His wrestlers are bound for Cornell, North Carolina State, Nebraska, Michigan and Oregon State. Cormier has made it his personal mission to ensure as many Gilroy kids as possible follow in his footsteps.
“Now, they’re getting NIL money, so they’re changing their futures for themselves and their families,” Cormier said. “And that’s what means the most to me, because somebody took a chance. My coach did it for me. So I just want to give back what I got, because it changed my life.”
Cormier, a native of Lafayette, Louisiana, won three state titles in high school wrestling, then captured two junior college national championships at Colby Community College in Kansas.
Only then did he transfer to Oklahoma State. So he’s familiar with the road less traveled.
It’s a practice he’s utilized with his high school pupils as well. In February 2020, Cormier sent eight of his Gilroy youth wrestlers to train with top club athletes in Dagestan, an isolated Russian republic located in the North Caucasus Mountains along the Caspian Sea.
Six of those wrestlers — Elijah Cortez, Isaiah Cortez, Travis Grace, Moses Mendoza, Juan Carlos Puga and Daniel Zepeda — won individual section championships last Saturday at the CCS meet.
“My kids are committed, man,” Cormier said.
With school out last week, the team traveled to Las Vegas to train at the UFC Performance Institute. The parents paid for the flights, according to Cormier.
“My team spent three days at the UFC PI with rehab, training and using the recovery facilities,” Cormier said. “The UFC is helping these kids because they believe that they can go and try to win a team state championship. So this is an important week for us.”
Cormier’s wrestlers believe the experience at Gilroy is second to none, and they say the intense training will pay off this weekend.
“Whenever he is in the room, he comes in raring to go,” said senior Isaiah Cortez, who won a state title in 2023 and is now ranked third at 126 pounds. “He has a good game plan coming into each and every practice. Knowing the intensity that he brings into practice, that makes him that one step, one level better than everyone else within the state.”
Cormier is also involved with Gilroy’s girls wrestling program. He credits the emergence of female athletes in the MMA world for inspiring girls to join high school wrestling teams and continue to build the sport.
“It’s unbelievable,” Cormier said. “And I believe Ronda Rousey, in her ascension in the world of mixed martial arts, helped these young women know grappling is the best base for mixed martial arts. If you want to be a fighter, or have any idea that you’d like to try, you’ve got to start wrestling. And with all these young women, wrestling’s the fastest-growing sport in the world right now. And that’s important.”
It’s all important for Cormier, even though it doesn’t have to be. He’s set for life after earning more than $10 million in prize money, according to MMA Salaries. But he wouldn’t be fulfilled without everything he does with his Gilroy program.

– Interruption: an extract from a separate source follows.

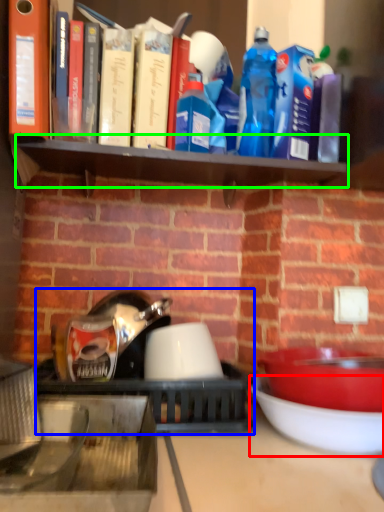
Question: Which object is positioned closest to bowl (highlighted by a red box)? Select from appliance (highlighted by a blue box) and shelf (highlighted by a green box).

Choices:
 (A) appliance
 (B) shelf

Answer: (A)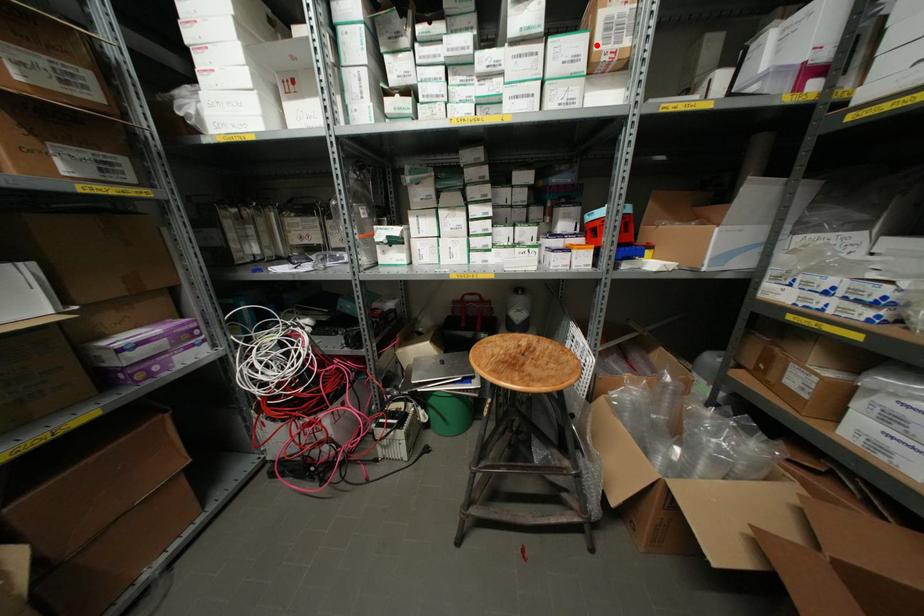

Now, he and his charges are chasing a state title, something that has been a north star for the storied Gilroy program. As a team, the Mustangs finished second in 2008, 2018 and 2019 and third in 2023 and 2024.
They begin their quest for the program’s first state team title today at the CIF state tournament in Bakersfield, and this season’s journey will conclude with the finals on Saturday.
“Some things have to fall our way, I think, to win the team state title,” Cormier said. “I don’t know, because I’ve never won one. But I coached at Oklahoma State and won four national championships. You’ve got to catch some breaks, right? It’s not just what you do. You have to take care of the business that you’re supposed to, and it helps some things fall in line for you.”
Whether that day comes this year or in the more distant future, Cormier will keep grinding toward that goal. It’s all he knows.
“I love it, man,” Cormier said. “If you stop moving, you die. That’s what I believe.”